The gig economy isn’t just a buzz word. It’s a booming industry that’s taking off at lightning speed. While the term itself might bring to mind Uber drivers and Task Rabbit, this is only a small side of the story.
The “gig economy” refers to anyone working as a contractor, whether they’re working on Upwork in their spare time or they juggle multiple clients as a full-time freelancer. Since the definition is so broad, there’s up to 75 million people currently working in the gig economy in some capacity, and this number is only going to rise. In this guide, we’ll explore everything financial advisors need to know about the gig economy for the new decade.

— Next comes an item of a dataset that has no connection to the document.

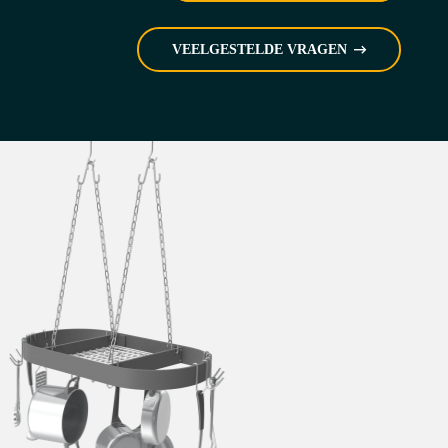
VEELGESTELDE VRAGEN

The Gig economy by the numbers
Why is the gig economy suddenly attracting so much attention? With more and more professionals leaving the 9-5 behind, this is one of the most up-and-coming ways to work today. New and experienced workers are redefining their work/life balance, and this means it’s time for financial advisors to adapt accordingly.
Here’s a glimpse at freelancing by the numbers in 2019:
- 28% of American workers freelance full-time
- Freelancers, on average, make more money than 70% of all types of U.S. professionals
- Skilled services (programming, business, and marketing) make up 45% of freelance work
- 40% of millennials have done freelance work
The gig economy is becoming a popular choice for retirees, part-time workers, and younger professionals. These workers need a different set of assistance when it comes to taxes, financial planning, and wealth management.

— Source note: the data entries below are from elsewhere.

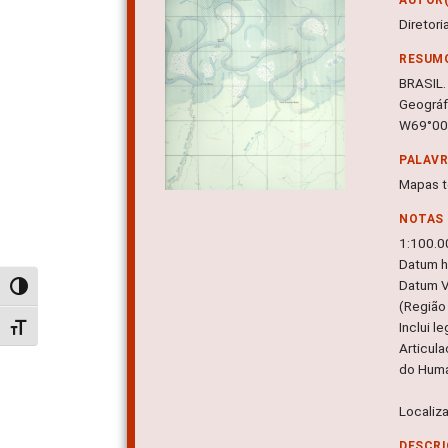
Diretor
RESUM
BRASIL. 
Geográf
W69°00'
PALAV
Mapas t
NOTAS
1:100.0
Datum ho
Datum Ve
Alternar alto contraste
(Região 
Inclui l
Alternar tamanho da fonte
Articul
do Huma
Localiz
DESCRI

A new type of financial advising client
The main takeaway of the rising gig economy is that there’s a new wave of financial advising clients. For advisors hoping to branch into new market opportunities, freelancers and gig workers offer a ton of potential.
It’s more likely than ever that financial advisors will meet clients who are independent workers. These individuals have unique needs compared to traditional advisory clients. They don’t have employer benefits, and that they’re on their own when it comes to tasks like retirement and wealth planning.

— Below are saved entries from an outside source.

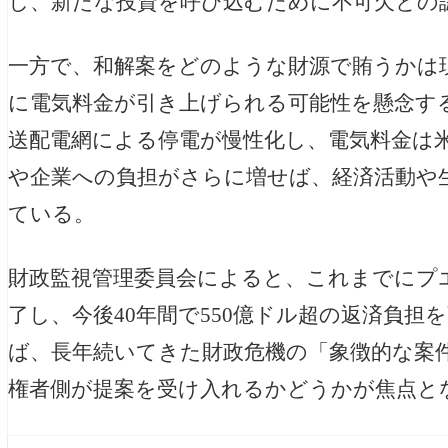
し、新たな投資を呼び込むために不可欠との
一方で、和解案をどのような財源で賄うかは
に電気料金が引き上げられる可能性を懸念す
送配電網による停電が慢性化し、電気料金は
や企業への負担がさらに増せば、経済活動や
ている。
財政監視管理委員会によると、これまでにプ
了し、今後40年間で550億ドル超の返済負担
ば、長年続いてきた財政危機の「象徴的な案
権者側が提案を受け入れるかどうかが焦点と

While workers in years past would have turned to their company for guidance, this is no longer possible in the gig economy. Advisors have new shoes to fill, and this is a great opportunity to reach a unique group of prospects.
Since freelancers function as business owners, many need help with additional planning related to their specific practice. Activities like cash flow management, business structure, and record-keeping all are essentials when working as a contractor. For advisors willing to understand these needs and offer additional services, this could be a lucrative opportunity to grow.
freelancing and regulatory changes
In many ways, the gig economy is the Wild West of employment. There are few government laws, protections, or unions in place to ensure these workers aren’t taken advantage of. Many states are taking action to protect freelancers, such as California’s new AB5 regulation.
Unfortunately, these freelancing laws aren’t perfect. There’s been a lot of public extensive backlash against California’s newly enacted law, and many contracted workers are caught in the mix. The more financial advisors can stay educated about these regulatory changes and requirements, the better prepared they’ll be to serve their clients amidst shifting regulations.
How financial advisors can serve freelancers
What are specific ways financial advisors can assist freelancing clients? Aside from covering the most pressing topics that are shared with traditional clients, there are other ways to play a large role in a contractor’s success.
- Set clear retirement goals
- Create a long-term spending plan when income is often inconsistent
- Demystify insurance and taxes
- Set financial goals
- Navigate changing regulations
If you’re hoping to use your advisor website or email marketing to attract freelancer clients, now is the time to take action.
The Future of advising freelancers
While this new wave of contractor clients might raise a few initial challenges for financial advisors, it’s also an opportunity to cast a wider net. As the number of gig workers in the U.S. and abroad continues to rise, it’s time for wealth and financial planning leaders to take action.
Part of marketing your practice is identifying underserved communities. In the next few years, more and more advisors will jump to assist freelancers with these services above.